We sat on the terrace last night and watched a group of nighthawks circling to the west as the sun went down. For a few weeks we heard nighthawks every evening but never saw them. Now here they were in full view but with only the occasional shrill cry.  

The cattle are grazing golden cured-off grasses in the mountains. To me this grass is every bit as beautiful as the greens of springtime. We’ve had a few sick calves and Mark has been monitoring the herd regularly. If he finds a sick one, he ropes it around the hind legs and when the rope is pulled tight, if he doesn’t have another roper with him, he dismounts and has his helper, usually me or Anna, get on his horse and hold the rope while he gives them a shot of antibiotic and two large sulfa pills (the tag number recorded to follow a different marketing channel later). With just that much help - a life is saved. Cattle can get virulently sick in a hurry, but recovery is usually ensured if they’re doctored soon enough.

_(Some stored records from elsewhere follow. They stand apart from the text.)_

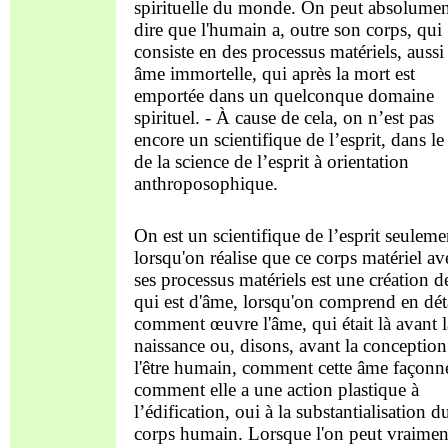
spirituelle du monde. On peut absolumen
dire que l'humain a, outre son corps, qui
consiste en des processus matériels, aussi
âme immortelle, qui après la mort est
emportée dans un quelconque domaine
spirituel. - À cause de cela, on n’est pas
encore un scientifique de l’esprit, dans le
de la science de l’esprit à orientation
anthroposophique.
On est un scientifique de l’esprit seuleme
lorsqu'on réalise que ce corps matériel av
ses processus matériels est une création d
qui est d'âme, lorsqu'on comprend en dét
comment œuvre l'âme, qui était là avant l
naissance ou, disons, avant la conception
l'être humain, comment cette âme façonn
comment elle a une action plastique à
l’édification, oui à la substantialisation d
corps humain. Lorsque l'on peut vraimen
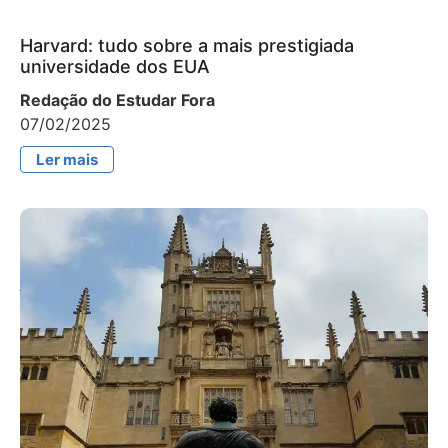
Harvard: tudo sobre a mais prestigiada
universidade dos EUA
Redação do Estudar Fora
07/02/2025
Ler mais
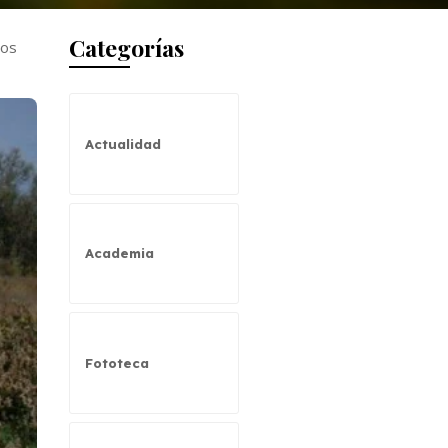
Categorías
los
Actualidad
Academia
Fototeca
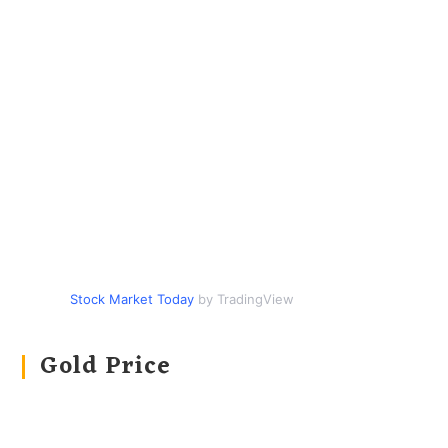
Stock Market Today
by TradingView
Gold Price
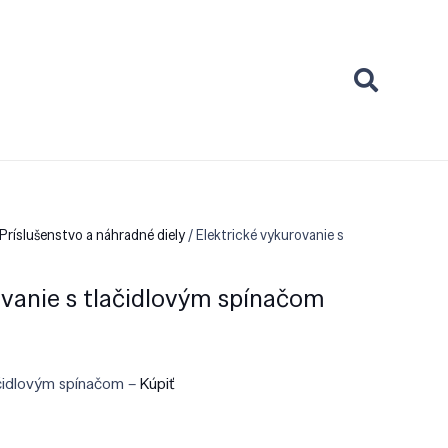
Príslušenstvo a náhradné diely
/ Elektrické vykurovanie s
ovanie s tlačidlovým spínačom
lačidlovým spínačom –
Kúpiť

Here at home, Mark took a day off from the ranch to make steps off the back of the house with railroad ties. They descend through my xeriscaping project, which is coming along nicely albeit at a snail’s pace. I’ve transplanted native plants from surrounding habitats - sagebrush, rabbitbrush, indian rice grass, baby cedar trees and blue flax, but my laissez faire attitude, thinking it could be low-maintenance, is a little skewed. Just because the plants grow wild on their own doesn’t mean they’re easy to establish in a yard. I collected wild seeds of buckwheat, horsebrush and lupine from the ranch yesterday in hopes I can get them started as well.  

A happy surprise has been the transplanted rabbitbrush, which has lovely gray foliage in the summer and is now covered in golden blossoms. In the wild it establishes on dry, disturbed sites easily, so it’s just what I need on my desert sand that I’m too stingy to water. This shrub’s late flowering, which happens as other blooms fade, arrives just in time to provide valuable food for bees and butterflies. Bees need pollen to over-winter and they’re making good use of the many plants that grow on our ranch.

Rabbitbrush is humble and undervalued. It’s not sexy like sagebrush. But like many nondescript, background sustainers and supporters, has its niche and its own beauty.